# Glenn Decker



## orchid527 (Mar 7, 2015)

This is Jason Fischer x kovachii out of a flask from Chuck Acker. This particular flower has several flaws, but there are other buds to open yet, so there is hope. It has a dented pouch and an odd halo of lighter pigment, but this may be due to the bud developing in full sun. At 10 cm, it is a little smaller than I expected and not as dark, but the flower is flat and the slight cupping at the edges should prevent it from deforming, unless the petals roll up from the bottom. It was the strongest grower in the flask and the first to bloom. I'll keep it for a few years to see if it improves. 

I have a few more of these to bloom this year and several more to bloom in the next few years, so hopefully, I will get a good one.

Mike


----------



## AdamD (Mar 7, 2015)

I love the fuzz. Nice


----------



## phrag guy (Mar 7, 2015)

lets hope it improves


----------



## Silvan (Mar 7, 2015)

Congrats on growing and flowering it from flask!

Keypoint coordinate material
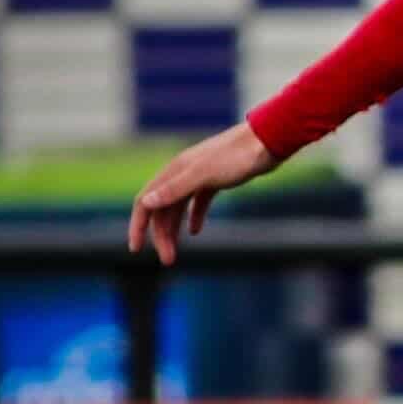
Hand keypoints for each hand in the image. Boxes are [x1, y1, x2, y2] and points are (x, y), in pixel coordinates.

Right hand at [126, 123, 278, 264]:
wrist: (267, 142)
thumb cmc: (237, 157)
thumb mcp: (204, 175)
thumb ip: (175, 188)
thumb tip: (146, 203)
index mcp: (173, 172)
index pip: (145, 202)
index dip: (138, 226)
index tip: (135, 249)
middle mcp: (181, 174)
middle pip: (162, 210)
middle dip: (161, 236)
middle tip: (168, 260)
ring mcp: (199, 177)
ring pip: (178, 208)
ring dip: (174, 230)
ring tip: (176, 253)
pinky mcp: (216, 180)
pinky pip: (198, 202)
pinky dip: (194, 217)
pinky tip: (195, 231)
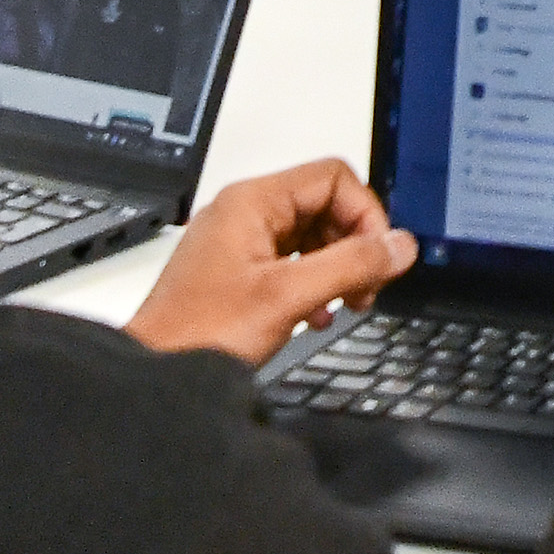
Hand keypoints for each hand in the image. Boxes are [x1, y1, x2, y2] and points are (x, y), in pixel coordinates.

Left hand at [126, 158, 412, 365]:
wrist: (154, 375)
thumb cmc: (200, 333)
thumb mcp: (289, 296)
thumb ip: (351, 265)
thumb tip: (400, 245)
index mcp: (252, 201)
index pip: (333, 178)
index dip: (365, 215)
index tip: (377, 257)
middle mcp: (244, 212)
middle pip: (325, 205)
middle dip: (354, 245)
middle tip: (364, 288)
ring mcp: (239, 241)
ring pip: (312, 236)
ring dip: (337, 268)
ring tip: (345, 304)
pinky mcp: (237, 271)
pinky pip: (292, 261)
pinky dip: (314, 283)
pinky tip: (316, 315)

COMPLETE THE FOLLOWING:
[1] Translate this sentence from the orchid thread into Spanish: "It was the strongest grower in the flask and the first to bloom."
[2] Please print the part of the orchid thread starting with "## orchid527 (Mar" and going on through "if it improves.".
You won't need this material for what follows.

TASK RESPONSES:
[1] Fue la planta de crecimiento más vigoroso del frasco y la primera en florecer.

[2]
## orchid527 (Mar 7, 2015)

This is Jason Fischer x kovachii out of a flask from Chuck Acker. This particular flower has several flaws, but there are other buds to open yet, so there is hope. It has a dented pouch and an odd halo of lighter pigment, but this may be due to the bud developing in full sun. At 10 cm, it is a little smaller than I expected and not as dark, but the flower is flat and the slight cupping at the edges should prevent it from deforming, unless the petals roll up from the bottom. It was the strongest grower in the flask and the first to bloom. I'll keep it for a few years to see if it improves.